◆ What is needed: Whenever a line below includes the string "wash", show it.

Stored items:
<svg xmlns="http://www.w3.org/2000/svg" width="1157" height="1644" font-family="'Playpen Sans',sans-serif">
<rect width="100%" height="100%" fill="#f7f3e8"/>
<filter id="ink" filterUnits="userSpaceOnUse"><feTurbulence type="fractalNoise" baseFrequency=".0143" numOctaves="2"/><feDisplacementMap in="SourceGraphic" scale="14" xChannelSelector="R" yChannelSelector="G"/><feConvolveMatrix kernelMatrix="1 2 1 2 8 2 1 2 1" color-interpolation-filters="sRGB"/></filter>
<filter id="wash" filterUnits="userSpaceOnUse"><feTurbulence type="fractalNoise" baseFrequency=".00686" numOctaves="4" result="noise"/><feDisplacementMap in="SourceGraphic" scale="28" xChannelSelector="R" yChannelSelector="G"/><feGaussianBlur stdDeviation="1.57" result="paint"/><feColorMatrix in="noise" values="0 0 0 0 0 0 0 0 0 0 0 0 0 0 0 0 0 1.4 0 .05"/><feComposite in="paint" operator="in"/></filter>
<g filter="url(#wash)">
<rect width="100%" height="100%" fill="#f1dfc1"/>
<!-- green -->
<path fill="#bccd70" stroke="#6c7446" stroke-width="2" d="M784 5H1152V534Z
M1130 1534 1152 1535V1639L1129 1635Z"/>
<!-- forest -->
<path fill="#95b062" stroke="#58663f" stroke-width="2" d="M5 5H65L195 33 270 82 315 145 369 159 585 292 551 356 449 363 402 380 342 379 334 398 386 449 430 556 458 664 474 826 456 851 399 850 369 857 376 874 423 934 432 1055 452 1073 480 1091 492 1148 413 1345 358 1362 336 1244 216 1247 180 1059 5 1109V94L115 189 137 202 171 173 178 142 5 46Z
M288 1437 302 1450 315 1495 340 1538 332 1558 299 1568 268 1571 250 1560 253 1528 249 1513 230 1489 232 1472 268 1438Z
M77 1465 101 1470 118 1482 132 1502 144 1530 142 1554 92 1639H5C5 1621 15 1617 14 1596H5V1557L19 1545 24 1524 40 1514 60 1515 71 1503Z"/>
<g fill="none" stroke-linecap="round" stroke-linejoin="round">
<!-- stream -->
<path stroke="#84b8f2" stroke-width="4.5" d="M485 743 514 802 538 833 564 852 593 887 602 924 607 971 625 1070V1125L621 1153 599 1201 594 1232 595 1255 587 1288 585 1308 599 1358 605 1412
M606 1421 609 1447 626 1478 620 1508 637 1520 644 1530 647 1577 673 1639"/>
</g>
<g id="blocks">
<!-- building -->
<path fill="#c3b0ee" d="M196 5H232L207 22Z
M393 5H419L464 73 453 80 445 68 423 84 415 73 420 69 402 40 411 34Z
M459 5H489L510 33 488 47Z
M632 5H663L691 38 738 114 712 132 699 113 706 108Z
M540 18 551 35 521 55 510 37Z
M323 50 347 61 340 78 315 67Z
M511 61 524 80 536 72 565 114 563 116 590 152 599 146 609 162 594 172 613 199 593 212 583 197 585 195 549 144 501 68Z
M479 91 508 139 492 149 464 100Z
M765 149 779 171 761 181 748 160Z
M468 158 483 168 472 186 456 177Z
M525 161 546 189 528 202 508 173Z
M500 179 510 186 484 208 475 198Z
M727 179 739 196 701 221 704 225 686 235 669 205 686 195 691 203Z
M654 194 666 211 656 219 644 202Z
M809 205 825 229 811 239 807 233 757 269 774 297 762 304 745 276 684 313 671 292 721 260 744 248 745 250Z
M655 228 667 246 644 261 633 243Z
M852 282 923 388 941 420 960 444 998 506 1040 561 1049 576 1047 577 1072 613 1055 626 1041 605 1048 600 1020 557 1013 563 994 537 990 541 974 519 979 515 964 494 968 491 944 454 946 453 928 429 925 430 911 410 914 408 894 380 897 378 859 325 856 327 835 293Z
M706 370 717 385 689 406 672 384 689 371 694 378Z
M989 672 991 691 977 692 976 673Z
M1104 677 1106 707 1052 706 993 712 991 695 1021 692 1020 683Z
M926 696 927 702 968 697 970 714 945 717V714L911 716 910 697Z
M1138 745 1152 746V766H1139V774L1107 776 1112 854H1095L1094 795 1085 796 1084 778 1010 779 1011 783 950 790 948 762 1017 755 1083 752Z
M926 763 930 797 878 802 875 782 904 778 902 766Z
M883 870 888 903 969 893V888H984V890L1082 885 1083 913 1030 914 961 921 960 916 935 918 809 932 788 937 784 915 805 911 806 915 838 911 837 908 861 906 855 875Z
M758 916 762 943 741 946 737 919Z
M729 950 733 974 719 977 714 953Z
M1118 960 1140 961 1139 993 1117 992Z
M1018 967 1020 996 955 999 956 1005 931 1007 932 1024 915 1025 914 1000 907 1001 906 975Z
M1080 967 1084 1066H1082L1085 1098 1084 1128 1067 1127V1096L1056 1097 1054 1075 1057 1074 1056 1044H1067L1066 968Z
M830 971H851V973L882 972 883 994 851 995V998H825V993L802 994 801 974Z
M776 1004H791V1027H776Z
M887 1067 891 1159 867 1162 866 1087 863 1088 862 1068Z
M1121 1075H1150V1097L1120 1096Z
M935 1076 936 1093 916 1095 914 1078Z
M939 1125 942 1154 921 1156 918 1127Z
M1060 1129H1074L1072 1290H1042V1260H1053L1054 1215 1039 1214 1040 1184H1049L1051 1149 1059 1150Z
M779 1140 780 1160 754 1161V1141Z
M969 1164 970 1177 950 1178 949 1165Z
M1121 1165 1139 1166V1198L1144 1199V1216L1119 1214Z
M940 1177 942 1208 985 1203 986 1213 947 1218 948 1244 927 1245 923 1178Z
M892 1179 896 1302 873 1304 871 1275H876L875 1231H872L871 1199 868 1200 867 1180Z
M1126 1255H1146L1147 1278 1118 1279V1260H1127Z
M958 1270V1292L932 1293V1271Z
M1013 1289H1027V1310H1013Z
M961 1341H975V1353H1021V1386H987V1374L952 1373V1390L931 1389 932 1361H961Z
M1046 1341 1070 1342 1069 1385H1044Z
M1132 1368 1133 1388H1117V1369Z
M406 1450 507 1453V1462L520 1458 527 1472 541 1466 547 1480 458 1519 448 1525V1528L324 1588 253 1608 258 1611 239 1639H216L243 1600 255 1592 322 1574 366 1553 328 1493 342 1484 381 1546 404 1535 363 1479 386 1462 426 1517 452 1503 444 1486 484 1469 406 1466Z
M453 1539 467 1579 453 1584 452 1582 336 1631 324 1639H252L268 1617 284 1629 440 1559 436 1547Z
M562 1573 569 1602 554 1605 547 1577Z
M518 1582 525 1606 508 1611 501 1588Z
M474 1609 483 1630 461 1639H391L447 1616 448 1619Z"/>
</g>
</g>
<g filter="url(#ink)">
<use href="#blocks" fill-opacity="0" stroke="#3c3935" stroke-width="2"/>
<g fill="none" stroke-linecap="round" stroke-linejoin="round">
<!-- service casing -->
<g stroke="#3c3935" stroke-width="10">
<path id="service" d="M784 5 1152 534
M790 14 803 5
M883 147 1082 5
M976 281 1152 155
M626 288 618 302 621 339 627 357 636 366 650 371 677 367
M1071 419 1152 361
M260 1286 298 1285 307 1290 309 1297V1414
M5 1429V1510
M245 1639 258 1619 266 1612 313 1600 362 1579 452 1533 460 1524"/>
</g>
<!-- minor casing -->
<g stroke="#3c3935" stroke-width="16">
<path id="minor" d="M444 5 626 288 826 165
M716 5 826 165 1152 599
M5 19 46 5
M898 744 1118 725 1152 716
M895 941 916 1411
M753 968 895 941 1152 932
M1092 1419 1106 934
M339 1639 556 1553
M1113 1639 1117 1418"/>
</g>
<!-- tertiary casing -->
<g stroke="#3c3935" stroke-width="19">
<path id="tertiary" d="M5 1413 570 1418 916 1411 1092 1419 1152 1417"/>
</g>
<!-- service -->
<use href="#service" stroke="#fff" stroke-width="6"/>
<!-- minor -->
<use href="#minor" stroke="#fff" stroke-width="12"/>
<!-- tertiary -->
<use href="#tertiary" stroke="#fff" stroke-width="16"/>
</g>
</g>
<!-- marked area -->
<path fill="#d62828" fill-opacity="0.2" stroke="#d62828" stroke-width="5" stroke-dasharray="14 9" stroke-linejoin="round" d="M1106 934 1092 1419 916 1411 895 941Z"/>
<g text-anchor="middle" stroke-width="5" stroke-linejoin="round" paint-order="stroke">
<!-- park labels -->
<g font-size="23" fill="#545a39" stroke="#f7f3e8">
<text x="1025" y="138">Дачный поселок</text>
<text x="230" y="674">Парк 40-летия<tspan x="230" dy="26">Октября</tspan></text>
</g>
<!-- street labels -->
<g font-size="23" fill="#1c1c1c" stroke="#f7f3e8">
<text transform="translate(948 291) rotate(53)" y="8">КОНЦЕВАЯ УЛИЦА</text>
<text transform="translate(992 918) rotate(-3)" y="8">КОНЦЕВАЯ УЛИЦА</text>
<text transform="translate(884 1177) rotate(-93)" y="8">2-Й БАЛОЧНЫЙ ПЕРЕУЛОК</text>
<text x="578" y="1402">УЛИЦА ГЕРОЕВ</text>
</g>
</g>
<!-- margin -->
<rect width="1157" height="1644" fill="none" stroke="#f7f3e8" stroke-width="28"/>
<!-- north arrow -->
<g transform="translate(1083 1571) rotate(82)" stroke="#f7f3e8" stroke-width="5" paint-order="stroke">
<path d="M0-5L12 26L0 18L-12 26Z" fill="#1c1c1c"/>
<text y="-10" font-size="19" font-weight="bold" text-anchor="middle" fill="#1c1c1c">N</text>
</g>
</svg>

◆ Result of the task:
<filter id="wash" filterUnits="userSpaceOnUse"><feTurbulence type="fractalNoise" baseFrequency=".00686" numOctaves="4" result="noise"/><feDisplacementMap in="SourceGraphic" scale="28" xChannelSelector="R" yChannelSelector="G"/><feGaussianBlur stdDeviation="1.57" result="paint"/><feColorMatrix in="noise" values="0 0 0 0 0 0 0 0 0 0 0 0 0 0 0 0 0 1.4 0 .05"/><feComposite in="paint" operator="in"/></filter>
<g filter="url(#wash)">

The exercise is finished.